La bibliotecaria se despidió dándole un cariñoso apretón en el brazo y regresó a la mesa y a su novela. Sarah se sentó y, mientras pasaba con cuidado los dedos por encima de los nombres de Sylvia y de Gideon, pensó en las consecuencias de aquel descubrimiento. No lograba discernirlas todas y no se sentía preparada para entenderlas.

Volvió a Oxford con la mente aturdida. Se detuvo en la residencia para darle a Sylvia la última flor que había encontrado y cuando la abuela la vio, la abrazó.

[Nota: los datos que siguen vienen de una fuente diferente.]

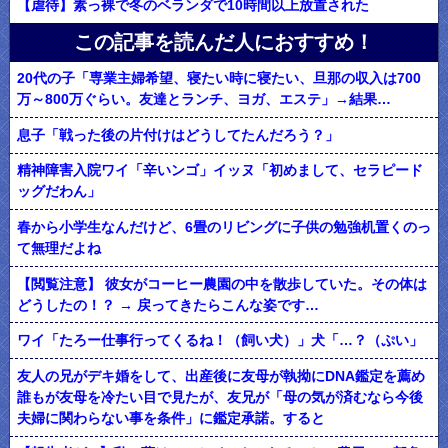
【虐待】素っ裸で冬のベランダで10時間以上放置された
この記事を読んだ人におすすめ！
20代の子「専業主婦希望、寝たい時に寝たい、旦那の収入は700
万～800万ぐらい。友達とランチ、ヨガ、エステ」→結果…
息子「戦った後の片付けはどうしてたんだろう？」
精神障害入院ワイ「辛いンゴ」イッヌ「初めまして、セラピード
ッグだわん」
春から小学生なんだけど、6畳のリビングに子供の勉強机置くのっ
て無理だよね
【閲覧注意】 彼女がコーヒー農園の中を散歩していた。その体は
どうしたの！？ → 戻ってきたらこんな姿です…
ワイ「たろー仕事行ってくるね！（飼い犬）」犬「…？（ぷい」
友人の兄がデキ婚をして、出産後に友母が執拗にDNA鑑定を薦め
誰もが友母を冷たい目で見たが、友兄が「母の気が済むなら今後
夫婦に関わらない事を条件」に鑑定承諾。すると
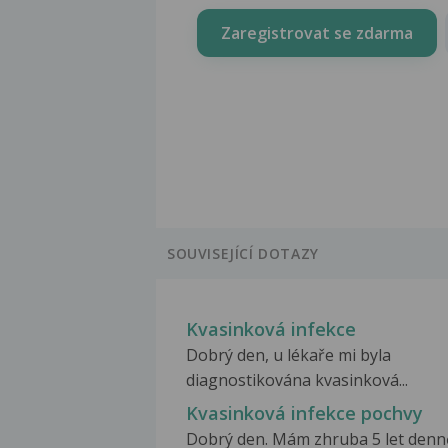
Zaregistrovat se zdarma
SOUVISEJÍCÍ DOTAZY
Kvasinková infekce
Dobrý den, u lékaře mi byla
diagnostikována kvasinková...
Kvasinková infekce pochvy
Dobrý den. Mám zhruba 5 let denn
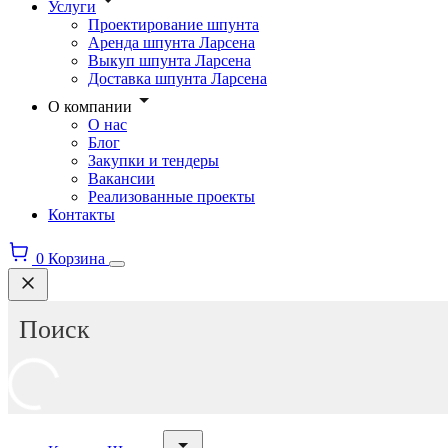
Услуги
Проектирование шпунта
Аренда шпунта Ларсена
Выкуп шпунта Ларсена
Доставка шпунта Ларсена
О компании
О нас
Блог
Закупки и тендеры
Вакансии
Реализованные проекты
Контакты
0
Корзина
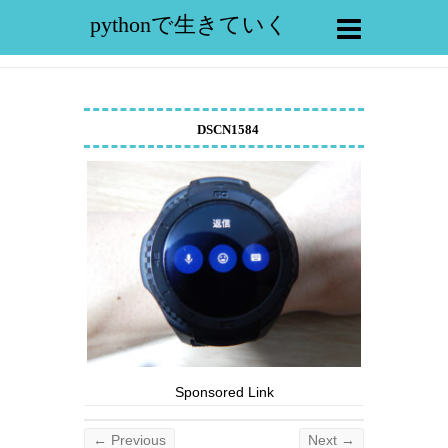
pythonで生きていく
DSCN1584
Sponsored Link
← Previous
Next →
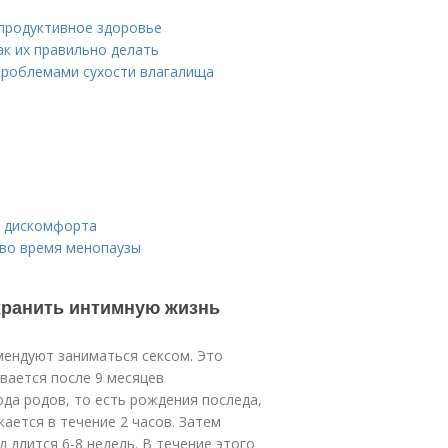
епродуктивное здоровье
ак их правильно делать
проблемами сухости влагалища
ь дискомфорта
 во время менопаузы
охранить интимную жизнь
мендуют заниматься сексом. Это
ивается после 9 месяцев
ода родов, то есть рождения последа,
ается в течение 2 часов. Затем
 длится 6-8 недель. В течение этого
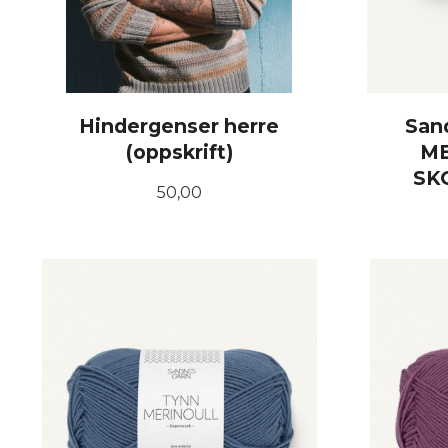
Hindergenser herre
San
(oppskrift)
ME
SK
Pris
50,00
KJØP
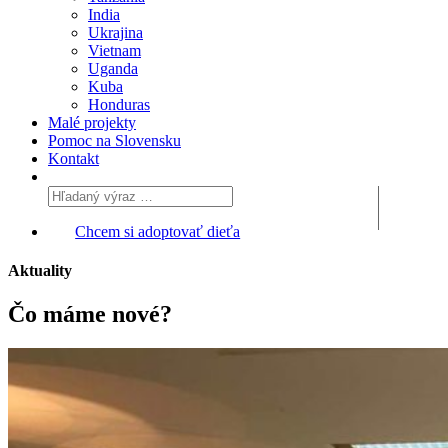
India
Ukrajina
Vietnam
Uganda
Kuba
Honduras
Malé projekty
Pomoc na Slovensku
Kontakt
Chcem si adoptovať dieťa
Aktuality
Čo máme
nové?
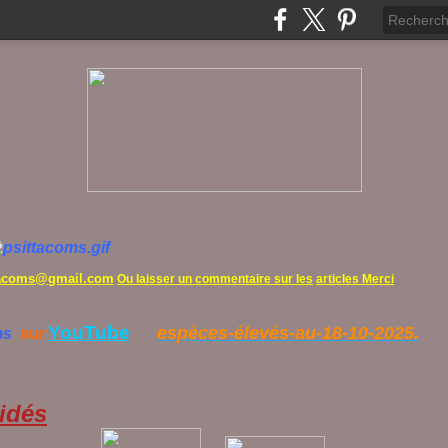
tacoms@gmail.com
Ou laisser un commentaire sur les
articles Merci
YouTube
espèces-élevés-au-18-10-2025.
ms
sur
idés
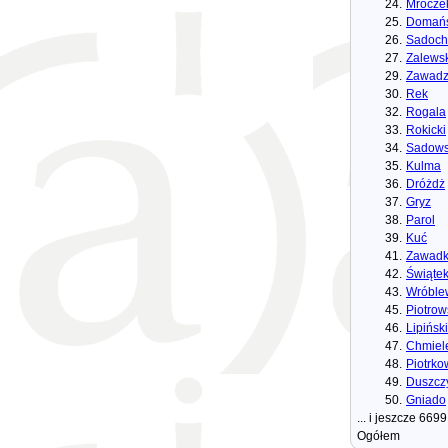
24.
Mrocze
25.
Domańs
26.
Sadoch
27.
Zalewsk
29.
Zawadz
30.
Rek
32.
Rogala
33.
Rokicki
34.
Sadows
35.
Kulma
36.
Dróżdż
37.
Gryz
38.
Parol
39.
Kuć
41.
Zawad
42.
Świąte
43.
Wróble
45.
Piotrow
46.
Lipiński
47.
Chmiel
48.
Piotrko
49.
Duszcz
50.
Gniado
... i jeszcze 669
Ogółem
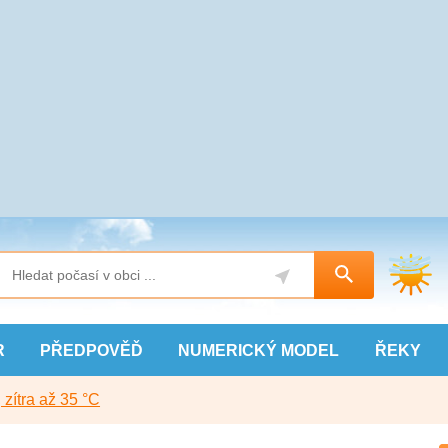
R
PŘEDPOVĚĎ
NUMERICKÝ
MODEL
ŘEKY
, zítra až 35 °C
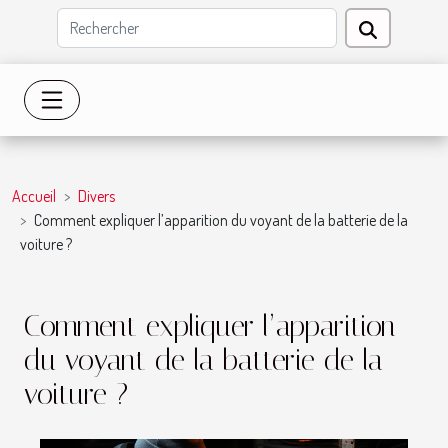
Accueil
Divers
Comment expliquer l’apparition du voyant de la batterie de la
voiture ?
Comment expliquer l’apparition
du voyant de la batterie de la
voiture ?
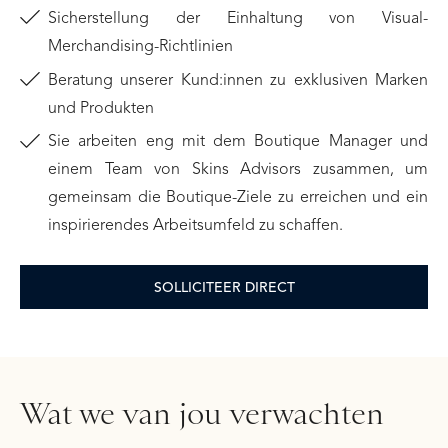
Sicherstellung der Einhaltung von Visual-
Merchandising-Richtlinien
Beratung unserer Kund:innen zu exklusiven Marken
und Produkten
Sie arbeiten eng mit dem Boutique Manager und
einem Team von Skins Advisors zusammen, um
gemeinsam die Boutique-Ziele zu erreichen und ein
inspirierendes Arbeitsumfeld zu schaffen.
SOLLICITEER DIRECT
Wat we van jou verwachten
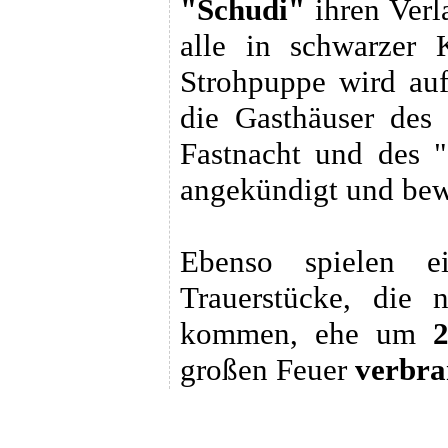
"Schudi"
ihren Verla
alle in schwarzer 
Strohpuppe wird auf
die Gasthäuser des
Fastnacht und des "
angekündigt und bew
Ebenso spielen e
Trauerstücke, die
kommen, ehe um
großen Feuer
verbra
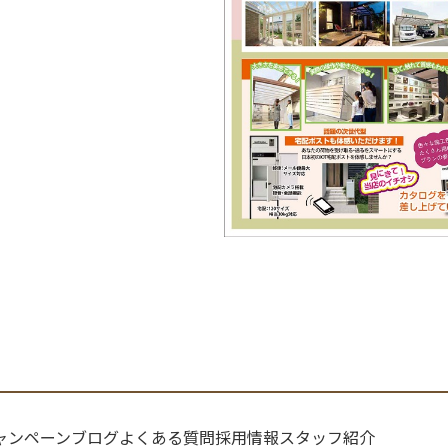
ャンペーン
ブログ
よくある質問
採用情報
スタッフ紹介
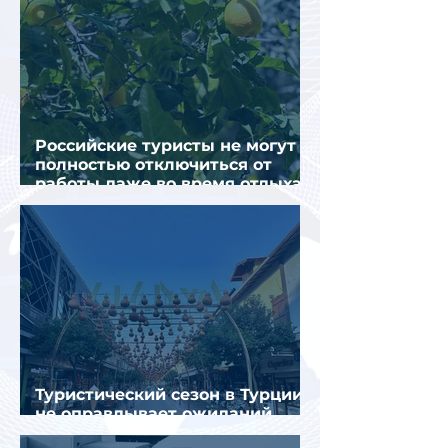
Российские туристы не могут
полностью отключиться от
работы даже во время отдыха
в Турции
Туристический сезон в Турции
не оправдывает ожиданий
отрасли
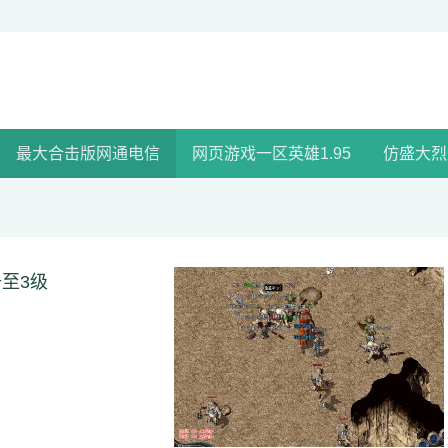
最大合击版网通电信
网页游戏一区英雄1.95
仿盛大烈
至3级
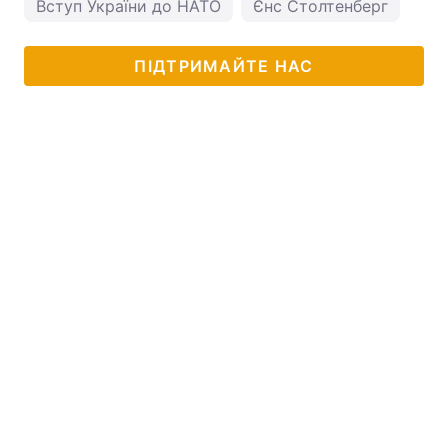
Вступ України до НАТО
Єнс Столтенберг
ПІДТРИМАЙТЕ НАС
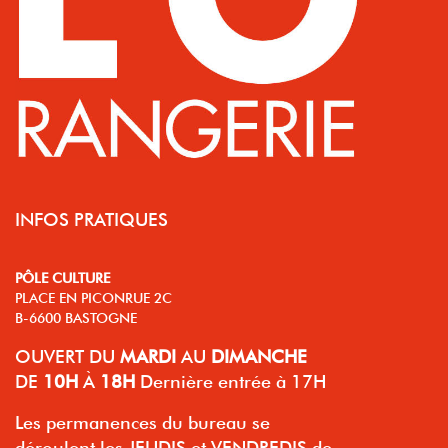
INFOS PRATIQUES
PÔLE CULTURE
PLACE EN PICONRUE 2C
B-6600 BASTOGNE
OUVERT
DU
MARDI
AU
DIMANCHE
DE
10H
À
18H
Dernière entrée à 17H
Les permanences du bureau se
déroulent les JEUDIS et VENDREDIS de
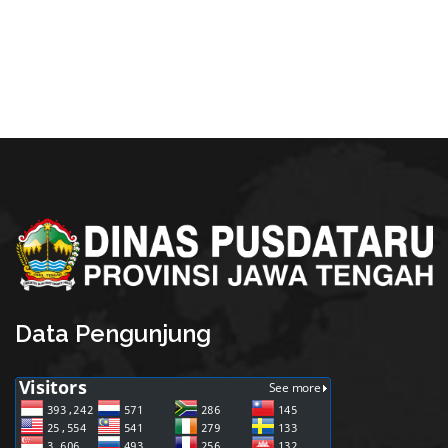
Data Pengunjung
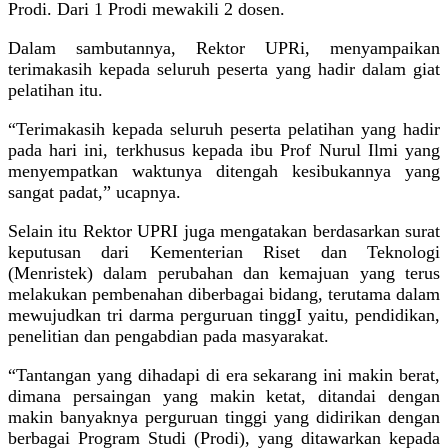
Prodi. Dari 1 Prodi mewakili 2 dosen.
Dalam sambutannya, Rektor UPRi, menyampaikan
terimakasih kepada seluruh peserta yang hadir dalam giat
pelatihan itu.
“Terimakasih kepada seluruh peserta pelatihan yang hadir
pada hari ini, terkhusus kepada ibu Prof Nurul Ilmi yang
menyempatkan waktunya ditengah kesibukannya yang
sangat padat,” ucapnya.
Selain itu Rektor UPRI juga mengatakan berdasarkan surat
keputusan dari Kementerian Riset dan Teknologi
(Menristek) dalam perubahan dan kemajuan yang terus
melakukan pembenahan diberbagai bidang, terutama dalam
mewujudkan tri darma perguruan tinggI yaitu, pendidikan,
penelitian dan pengabdian pada masyarakat.
“Tantangan yang dihadapi di era sekarang ini makin berat,
dimana persaingan yang makin ketat, ditandai dengan
makin banyaknya perguruan tinggi yang didirikan dengan
berbagai Program Studi (Prodi), yang ditawarkan kepada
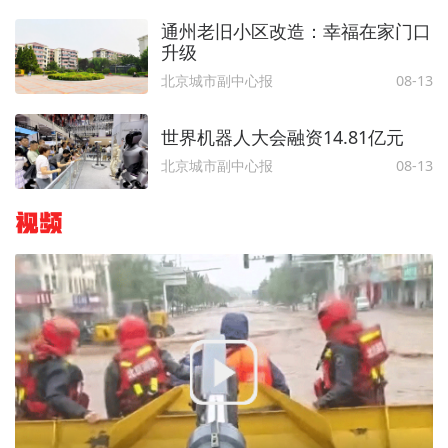
通州老旧小区改造：幸福在家门口
升级
北京城市副中心报
08-13
世界机器人大会融资14.81亿元
北京城市副中心报
08-13
视频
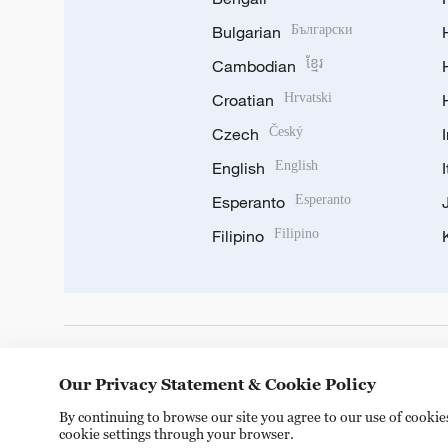
Bulgarian
Български
Cambodian
ខ្មែរ
Croatian
Hrvatski
Czech
Český
English
English
Esperanto
Esperanto
Filipino
Filipino
DOWNLOAD OUR APP
Our Privacy Statement & Cookie Policy
By continuing to browse our site you agree to our use of cooki
cookie settings through your browser.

—¿Sabes si Gideon me ha perdonado? —le preguntó Sylvia al soltarla.

—No, no lo sé.

En realidad no sabía nada.

Sylvia guardó la flor en el cuaderno que cada vez estaba más abultado y después lo estrechó contra el pecho.

—No importa. Él me esperó antes y yo le esperaré ahora.

Sarah se despidió. No se veía con fuerzas de ocultarle a Sylvia el estado real de Gideon; temía que ella no lo entendiese y sabía que si lo hacía, se entristecería. Estaba en la puerta cuando una de las preguntas que más la había atormentado en su viaje hasta allí escapó de su garganta.

—Sylvia, ¿Mathew sabía que estabas casada con Gideon?

—Sí, por supuesto que lo sabía. Él siempre lo supo todo.

—Mathew te quería —adivinó Sarah.

—Y yo a él. —Los ojos de Sylvia brillaron.

—Pero no como a Gideon.

—A Gideon tengo que recordarle.

Sarah había visto en otro par de ojos una mirada como la de Sylvia, la necesidad de recordar, el miedo que produce olvidar lo que nos llena el alma. Tuvo que irse, no podía seguir allí ni un segundo más. A Sylvia no pareció importarle; esa noche tenía un gran recuerdo de Gideon con ella.

Sarah fue en busca de Liam.

Tenía que verlo, tenía que besarlo. Tenía que recuperarlo o perderlo para siempre.